- _DIRECTIVE 1_: Put every line of the listing into a JSON list of strings, one string per line, skipping blank lines and leaving the pictures out.
::::::::::
# samba share

## eruditas

Hello,

I have this problem after my server update, which is running gentoo. I dont know where the problem is, searched google for a long time, but no results.

Problem: My 3 windows workstations are connected to gentoo server/router and I cant see samba shares via my network places, cant connect through the server name (\\darwin), but can connect through IP (\\192.168.0.1). I dont know if its a DNS problem or samba itself. As I said, everything worked fine before the update. I did not overwrite /etc/samba/smb.conf, neither /etc/bind/named.conf files.

Can you give me a hint where the problem is? Logs you need, config files etc.

Thanks in advance

----------

## Trog Dog

Have you tried a "repair connection" on your windows boxes? Windows boxes lose shares all the time, IME if you can connect via ip address but not server name then it's a windows problem.

----------

## eruditas

Tried restarting, repairing etc. I doubt that its a windows problem, because 1 box can loose something, but when i cant connect from all 3 - I think its something with linux.

----------

## FizzyWidget

last time i had that issue i had to restart samba because it has crashed/stop silently with no issue in the logs, others have suggested that it could be the new windows authentication that windows 7 and above no uses, if your not using vista or above no need to look into that.

Have you added the ips to both the windows host file and linux host file, that helped me here, also have the permissions on the shares changed?

----------

## eruditas

Samba has been restarted several times. No result.
::::::::::
- _DIRECTIVE 2_: Write the next part of the Samba share forum thread, following on from its last post.

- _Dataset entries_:
::::::::::
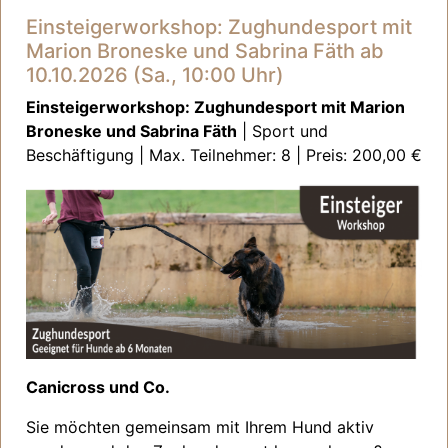
Einsteigerworkshop: Zughundesport mit
Marion Broneske und Sabrina Fäth ab
10.10.2026 (Sa., 10:00 Uhr)
Einsteigerworkshop: Zughundesport mit Marion
Broneske und Sabrina Fäth
| Sport und
Beschäftigung | Max. Teilnehmer: 8 | Preis: 200,00 €
Canicross und Co.
Sie möchten gemeinsam mit Ihrem Hund aktiv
::::::::::
- _REPLY 1_:
[
  "Einsteigerworkshop: Zughundesport mit",
  "Marion Broneske und Sabrina Fäth ab",
  "10.10.2026 (Sa., 10:00 Uhr)",
  "Einsteigerworkshop: Zughundesport mit Marion",
  "Broneske und Sabrina Fäth",
  "| Sport und",
  "Beschäftigung | Max. Teilnehmer: 8 | Preis: 200,00 €",
  "Canicross und Co.",
  "Sie möchten gemeinsam mit Ihrem Hund aktiv"
]

- _REPLY 2_:
Linux host file is proper. I do not correct windows host file. It will do the trick of course, but it's only a workaround, not solving the problem.

3 PCs are running windows 7. Now i connected a new one with XP, works perfectly, can "see" even Windows 7 computers.

So taht means the problem is with windows 7? Dont get it.

----------

## FizzyWidget

Last time i had such an issue i had to change the LAN ManagerAuthentication Level on windows to SendMTLMv2 Response Only to Send LM & NTLM -- Use NTLMv2 Session Security If Negotiated, lately though i have not had to do such a thing, i'm using ~amd64 maybe its an updated version of samba, maybe they changed something or maybe i just got lucky  :Smile: 

----------

## Trog Dog

 *eruditas wrote:*   

> 
> 
> 3 PCs are running windows 7. Now i connected a new one with XP, works perfectly, can "see" even Windows 7 computers.
> 
> So taht means the problem is with windows 7? Dont get it.

 

Ahh, there is no "repair network connection" on windows 7, only way I've found to fix this previously is to reboot the win 7 box.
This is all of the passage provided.